Collected data:
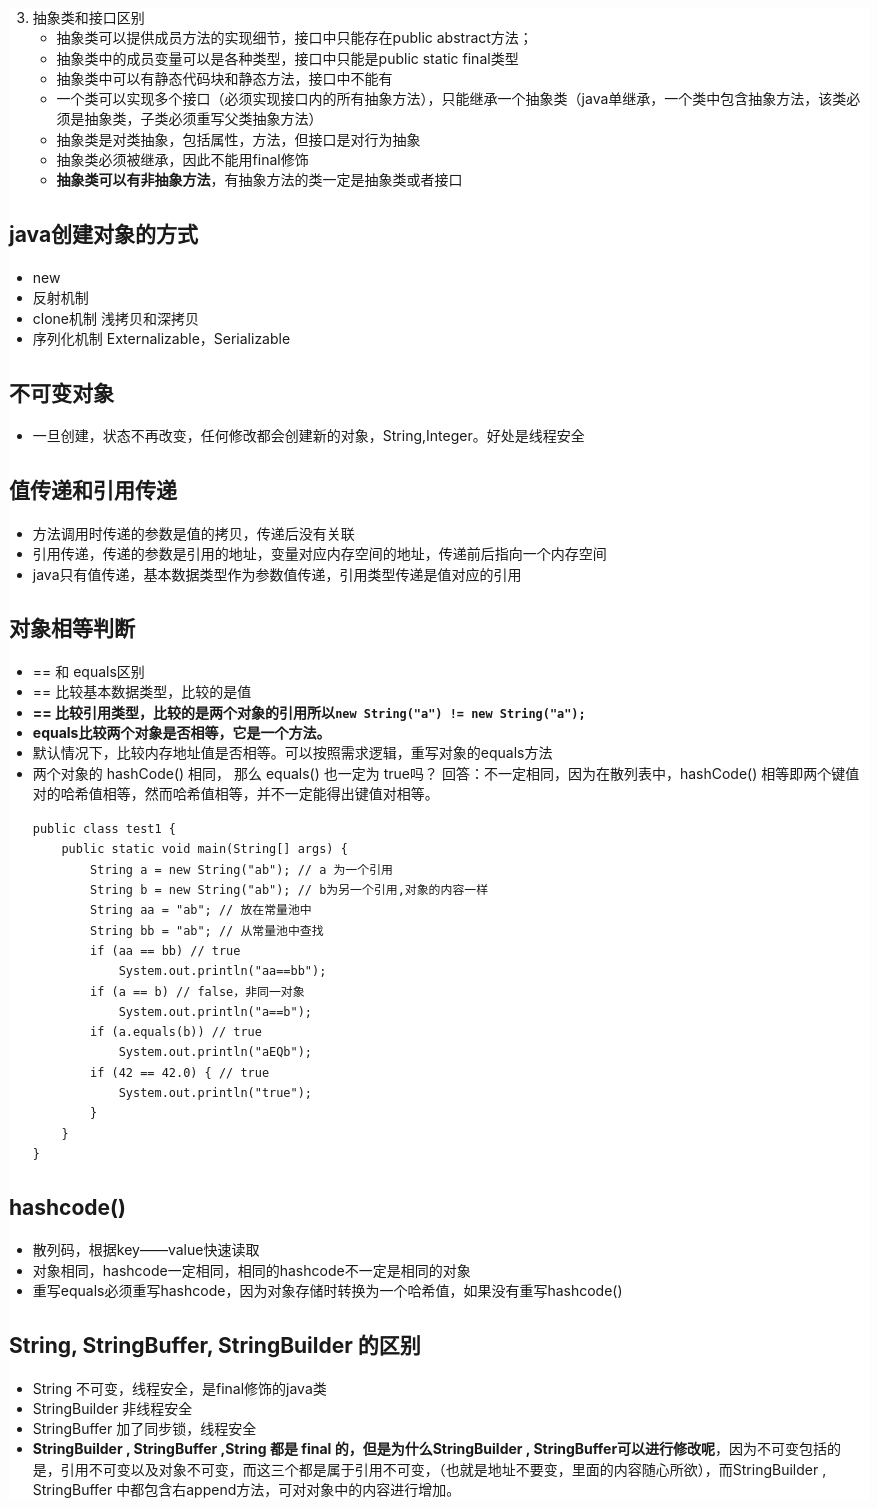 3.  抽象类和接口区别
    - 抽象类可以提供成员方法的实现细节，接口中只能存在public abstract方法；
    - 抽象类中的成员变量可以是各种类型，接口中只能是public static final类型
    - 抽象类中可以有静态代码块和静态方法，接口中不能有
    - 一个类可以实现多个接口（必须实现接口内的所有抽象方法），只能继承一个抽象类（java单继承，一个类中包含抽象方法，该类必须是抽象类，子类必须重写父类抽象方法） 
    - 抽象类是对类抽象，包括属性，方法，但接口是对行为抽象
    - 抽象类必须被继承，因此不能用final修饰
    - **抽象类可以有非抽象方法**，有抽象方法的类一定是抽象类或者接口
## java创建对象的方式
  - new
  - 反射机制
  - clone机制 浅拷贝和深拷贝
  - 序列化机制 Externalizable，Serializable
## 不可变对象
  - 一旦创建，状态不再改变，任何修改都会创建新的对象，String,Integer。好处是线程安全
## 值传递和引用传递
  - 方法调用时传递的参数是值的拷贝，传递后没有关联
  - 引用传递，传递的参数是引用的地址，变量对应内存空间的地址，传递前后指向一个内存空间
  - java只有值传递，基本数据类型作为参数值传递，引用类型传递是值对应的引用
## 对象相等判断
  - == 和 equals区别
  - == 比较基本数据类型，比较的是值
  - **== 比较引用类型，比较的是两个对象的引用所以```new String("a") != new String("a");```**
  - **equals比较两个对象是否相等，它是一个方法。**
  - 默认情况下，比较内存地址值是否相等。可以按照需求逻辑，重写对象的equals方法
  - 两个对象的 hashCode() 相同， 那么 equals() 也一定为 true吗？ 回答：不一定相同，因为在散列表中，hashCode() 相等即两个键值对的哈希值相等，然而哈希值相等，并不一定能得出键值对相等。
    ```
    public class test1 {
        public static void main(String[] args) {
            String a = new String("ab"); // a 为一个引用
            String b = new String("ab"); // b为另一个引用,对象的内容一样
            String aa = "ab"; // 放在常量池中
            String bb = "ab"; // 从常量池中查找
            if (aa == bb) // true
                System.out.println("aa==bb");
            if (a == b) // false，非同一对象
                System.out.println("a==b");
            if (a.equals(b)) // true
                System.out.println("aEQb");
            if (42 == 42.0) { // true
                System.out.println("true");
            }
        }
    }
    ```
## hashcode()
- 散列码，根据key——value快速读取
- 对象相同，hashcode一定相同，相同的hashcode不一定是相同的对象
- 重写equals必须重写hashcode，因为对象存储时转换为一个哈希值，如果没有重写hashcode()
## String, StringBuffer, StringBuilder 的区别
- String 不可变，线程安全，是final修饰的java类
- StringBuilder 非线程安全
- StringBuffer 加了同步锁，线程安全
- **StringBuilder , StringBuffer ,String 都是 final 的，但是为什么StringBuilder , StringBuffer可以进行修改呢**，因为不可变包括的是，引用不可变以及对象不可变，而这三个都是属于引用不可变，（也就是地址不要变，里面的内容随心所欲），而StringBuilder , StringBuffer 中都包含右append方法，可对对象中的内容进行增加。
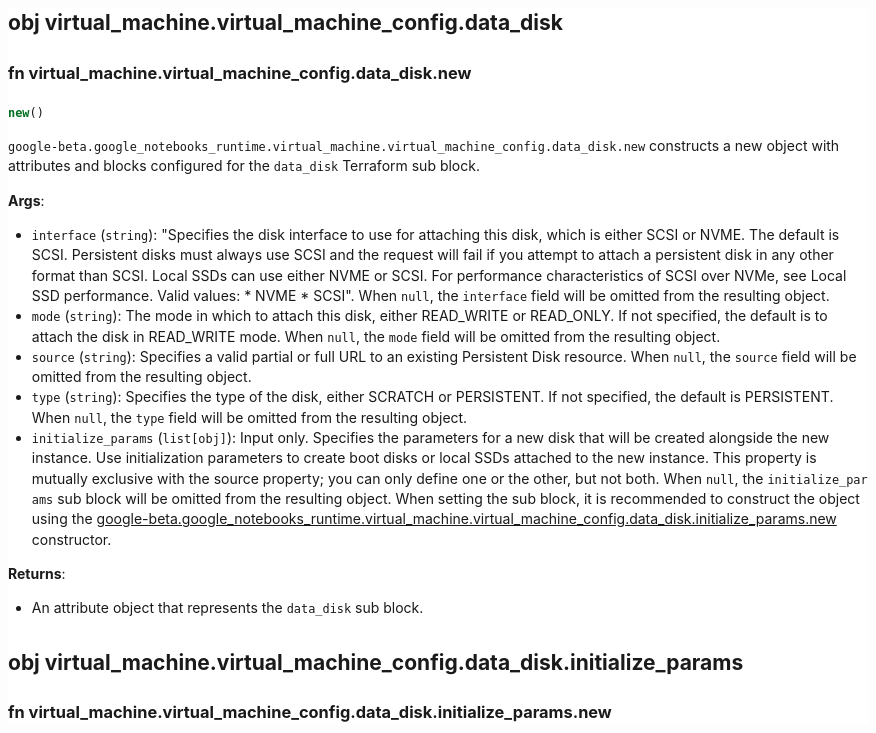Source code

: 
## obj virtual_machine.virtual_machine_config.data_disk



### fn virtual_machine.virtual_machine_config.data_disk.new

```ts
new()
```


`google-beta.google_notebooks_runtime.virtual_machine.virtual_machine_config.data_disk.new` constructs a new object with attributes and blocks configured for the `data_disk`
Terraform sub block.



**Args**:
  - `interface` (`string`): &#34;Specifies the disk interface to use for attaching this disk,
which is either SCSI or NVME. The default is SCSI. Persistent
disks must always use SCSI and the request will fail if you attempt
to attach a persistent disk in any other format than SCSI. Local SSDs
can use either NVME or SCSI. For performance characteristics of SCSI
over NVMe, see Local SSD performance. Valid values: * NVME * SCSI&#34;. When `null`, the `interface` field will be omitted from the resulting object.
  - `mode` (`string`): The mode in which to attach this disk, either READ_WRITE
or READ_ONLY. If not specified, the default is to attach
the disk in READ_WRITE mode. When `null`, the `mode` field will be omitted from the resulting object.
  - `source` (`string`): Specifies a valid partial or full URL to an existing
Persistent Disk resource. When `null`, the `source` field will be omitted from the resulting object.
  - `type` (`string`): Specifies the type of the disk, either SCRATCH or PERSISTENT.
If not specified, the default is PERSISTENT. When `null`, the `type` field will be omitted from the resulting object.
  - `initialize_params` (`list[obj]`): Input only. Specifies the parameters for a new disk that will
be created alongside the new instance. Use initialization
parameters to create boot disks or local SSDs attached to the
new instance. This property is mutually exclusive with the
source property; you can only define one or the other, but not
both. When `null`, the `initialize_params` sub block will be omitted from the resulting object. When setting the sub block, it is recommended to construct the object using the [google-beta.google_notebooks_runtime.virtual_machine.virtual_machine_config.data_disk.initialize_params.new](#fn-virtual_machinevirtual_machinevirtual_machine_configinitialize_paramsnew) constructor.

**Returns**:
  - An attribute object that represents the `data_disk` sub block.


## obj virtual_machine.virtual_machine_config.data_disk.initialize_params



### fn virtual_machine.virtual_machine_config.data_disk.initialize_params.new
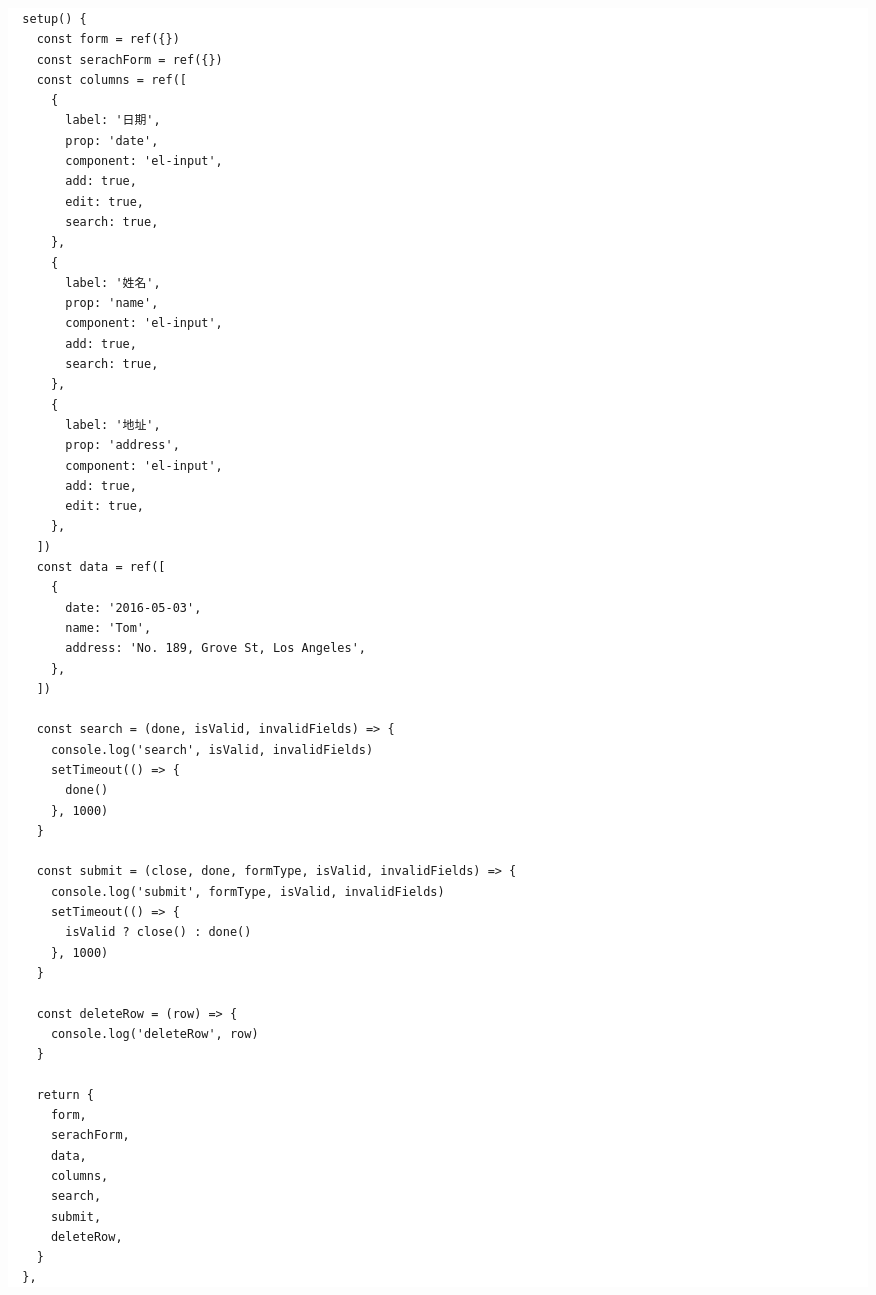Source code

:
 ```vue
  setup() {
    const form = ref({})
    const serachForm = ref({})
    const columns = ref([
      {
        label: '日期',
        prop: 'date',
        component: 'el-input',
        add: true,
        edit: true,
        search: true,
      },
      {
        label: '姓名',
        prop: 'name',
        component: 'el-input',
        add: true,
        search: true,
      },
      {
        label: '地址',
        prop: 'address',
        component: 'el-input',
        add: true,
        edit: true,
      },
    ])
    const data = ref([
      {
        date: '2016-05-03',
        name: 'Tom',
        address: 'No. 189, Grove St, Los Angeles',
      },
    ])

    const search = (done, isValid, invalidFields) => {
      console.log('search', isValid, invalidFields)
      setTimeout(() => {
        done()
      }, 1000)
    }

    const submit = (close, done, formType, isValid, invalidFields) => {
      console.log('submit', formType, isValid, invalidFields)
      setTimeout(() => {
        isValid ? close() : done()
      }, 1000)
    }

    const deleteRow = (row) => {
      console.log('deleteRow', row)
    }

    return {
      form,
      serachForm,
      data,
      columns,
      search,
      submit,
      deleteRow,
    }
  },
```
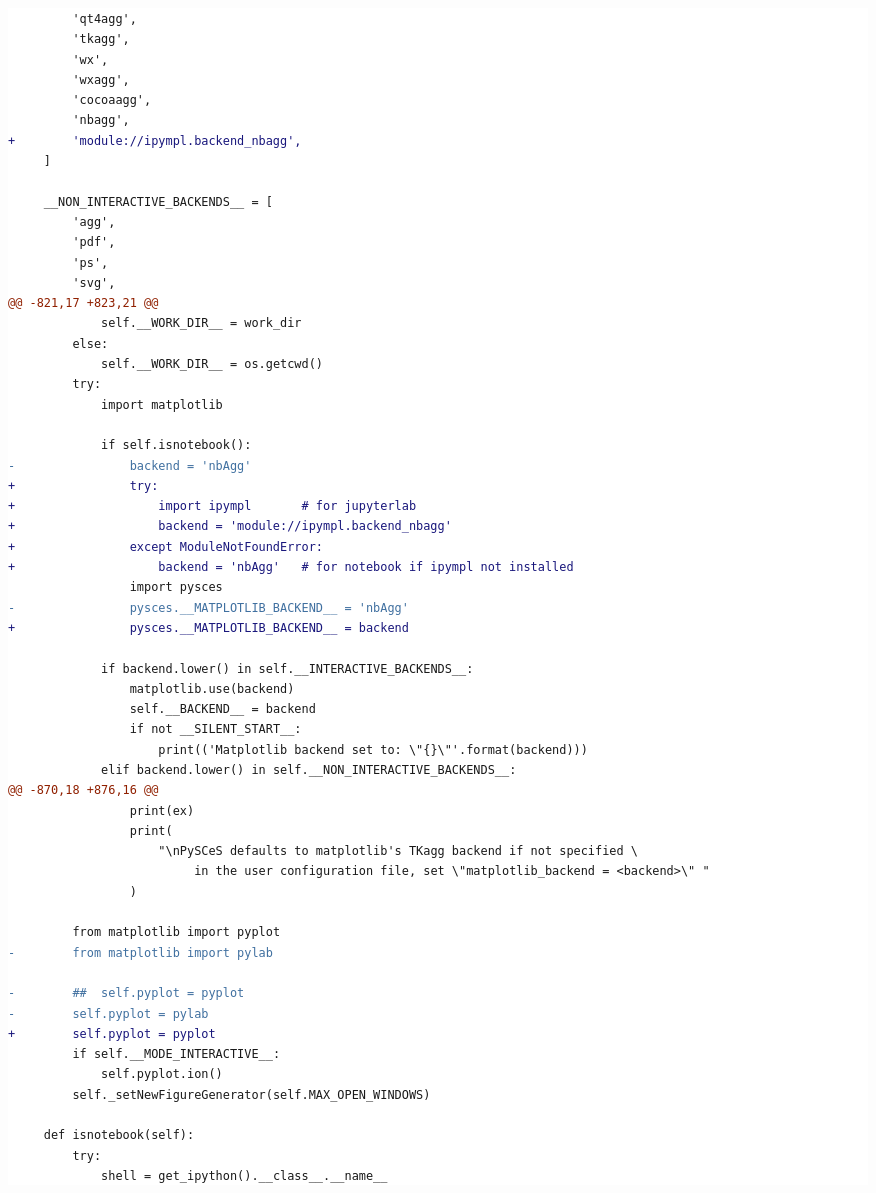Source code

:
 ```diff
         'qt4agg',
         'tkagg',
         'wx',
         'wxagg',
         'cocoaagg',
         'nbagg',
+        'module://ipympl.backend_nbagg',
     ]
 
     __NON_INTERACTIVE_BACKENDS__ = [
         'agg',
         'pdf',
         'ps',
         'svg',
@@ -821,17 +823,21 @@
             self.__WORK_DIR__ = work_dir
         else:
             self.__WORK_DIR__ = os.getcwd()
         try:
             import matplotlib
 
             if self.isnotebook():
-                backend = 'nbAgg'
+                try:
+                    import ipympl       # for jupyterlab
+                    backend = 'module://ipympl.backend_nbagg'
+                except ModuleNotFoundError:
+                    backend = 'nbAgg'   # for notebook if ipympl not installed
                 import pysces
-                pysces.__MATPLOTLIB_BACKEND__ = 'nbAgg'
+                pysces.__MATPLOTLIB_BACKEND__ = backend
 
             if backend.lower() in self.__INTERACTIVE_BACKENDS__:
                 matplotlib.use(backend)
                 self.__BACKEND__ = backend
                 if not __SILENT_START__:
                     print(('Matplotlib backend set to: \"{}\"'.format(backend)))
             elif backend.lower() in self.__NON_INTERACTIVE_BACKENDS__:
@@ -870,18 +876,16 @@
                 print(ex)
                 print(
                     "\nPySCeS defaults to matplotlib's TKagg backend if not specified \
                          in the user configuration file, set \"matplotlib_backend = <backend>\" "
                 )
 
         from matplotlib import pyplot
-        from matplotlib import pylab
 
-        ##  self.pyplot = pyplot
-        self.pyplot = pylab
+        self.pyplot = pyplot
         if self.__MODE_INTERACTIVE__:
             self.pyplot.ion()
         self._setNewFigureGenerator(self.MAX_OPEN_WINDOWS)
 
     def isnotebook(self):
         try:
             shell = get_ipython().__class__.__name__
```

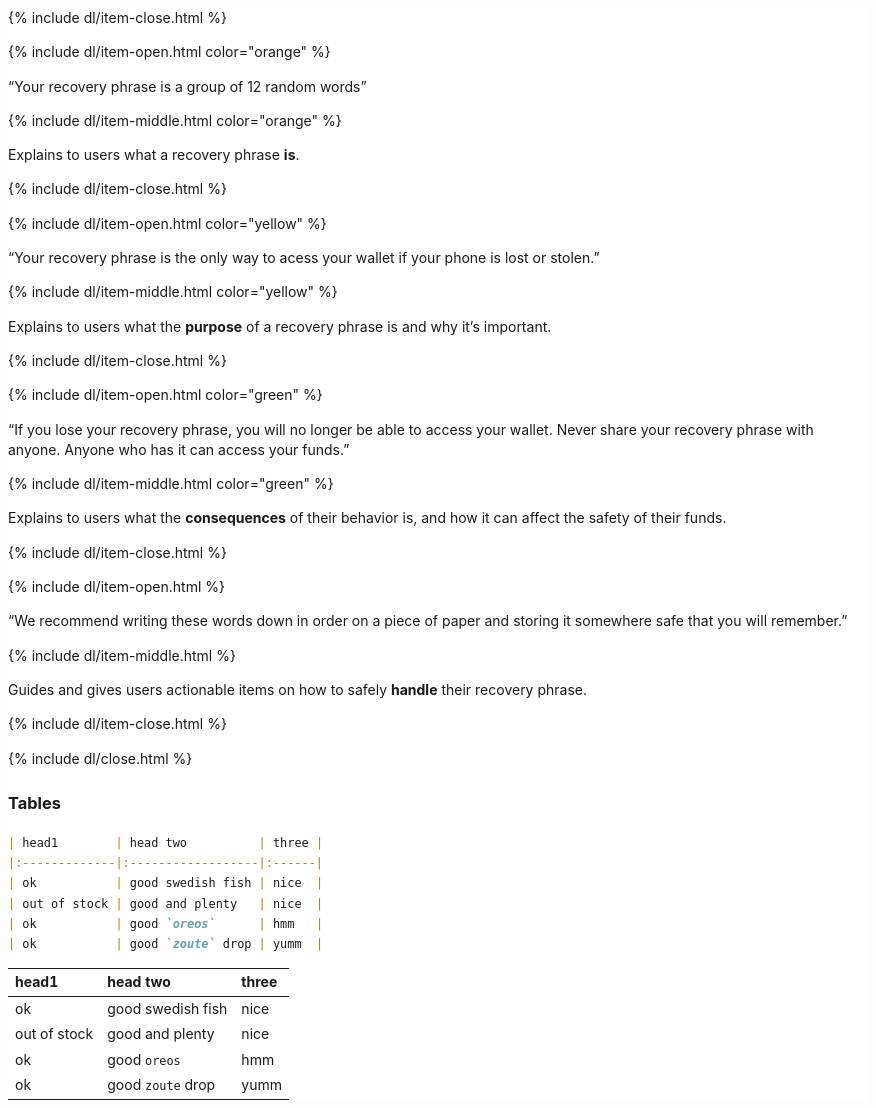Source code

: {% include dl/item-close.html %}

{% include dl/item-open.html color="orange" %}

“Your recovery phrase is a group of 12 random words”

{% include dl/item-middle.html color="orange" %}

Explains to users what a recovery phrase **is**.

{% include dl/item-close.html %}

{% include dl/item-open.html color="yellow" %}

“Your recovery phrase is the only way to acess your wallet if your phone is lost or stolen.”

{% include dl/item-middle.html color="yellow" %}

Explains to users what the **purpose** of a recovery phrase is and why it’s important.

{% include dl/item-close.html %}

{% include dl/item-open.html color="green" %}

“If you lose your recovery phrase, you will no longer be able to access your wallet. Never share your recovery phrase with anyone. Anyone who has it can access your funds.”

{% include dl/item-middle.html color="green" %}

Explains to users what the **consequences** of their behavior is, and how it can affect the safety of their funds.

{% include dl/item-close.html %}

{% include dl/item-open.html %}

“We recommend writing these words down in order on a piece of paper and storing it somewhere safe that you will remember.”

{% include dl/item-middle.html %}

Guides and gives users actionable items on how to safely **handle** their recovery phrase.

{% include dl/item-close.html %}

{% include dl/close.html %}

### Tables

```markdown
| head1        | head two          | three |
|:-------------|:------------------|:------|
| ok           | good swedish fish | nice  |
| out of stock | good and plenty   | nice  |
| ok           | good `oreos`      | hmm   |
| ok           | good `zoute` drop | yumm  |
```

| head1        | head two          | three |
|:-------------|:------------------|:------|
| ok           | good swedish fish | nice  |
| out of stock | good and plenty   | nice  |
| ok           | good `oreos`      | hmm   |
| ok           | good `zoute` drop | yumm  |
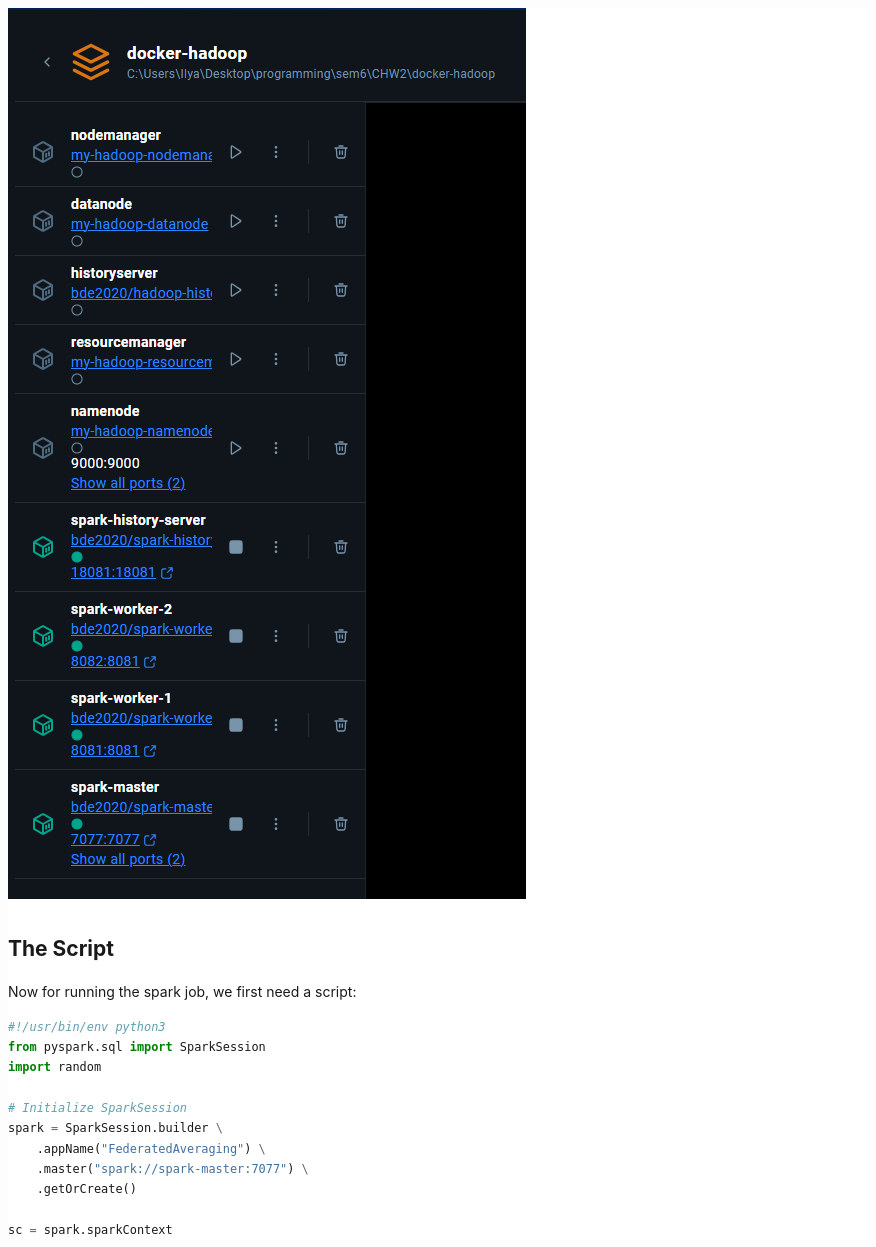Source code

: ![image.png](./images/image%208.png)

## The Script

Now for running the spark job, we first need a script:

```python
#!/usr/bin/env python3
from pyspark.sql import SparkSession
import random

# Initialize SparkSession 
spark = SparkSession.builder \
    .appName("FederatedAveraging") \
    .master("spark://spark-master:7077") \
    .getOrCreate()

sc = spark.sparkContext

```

**AIM OF THE EXERCISE:**
Could you copy every line in the records that holds "When"?

**SOLUTION FOR THIS TASK:**
over NVMe, see Local SSD performance. Valid values: * NVME * SCSI&#34;. When `null`, the `interface` field will be omitted from the resulting object.
the disk in READ_WRITE mode. When `null`, the `mode` field will be omitted from the resulting object.
Persistent Disk resource. When `null`, the `source` field will be omitted from the resulting object.
If not specified, the default is PERSISTENT. When `null`, the `type` field will be omitted from the resulting object.
both. When `null`, the `initialize_params` sub block will be omitted from the resulting object. When setting the sub block, it is recommended to construct the object using the [google-beta.google_notebooks_runtime.virtual_machine.virtual_machine_config.data_disk.initialize_params.new](#fn-virtual_machinevirtual_machinevirtual_machine_configinitialize_paramsnew) constructor.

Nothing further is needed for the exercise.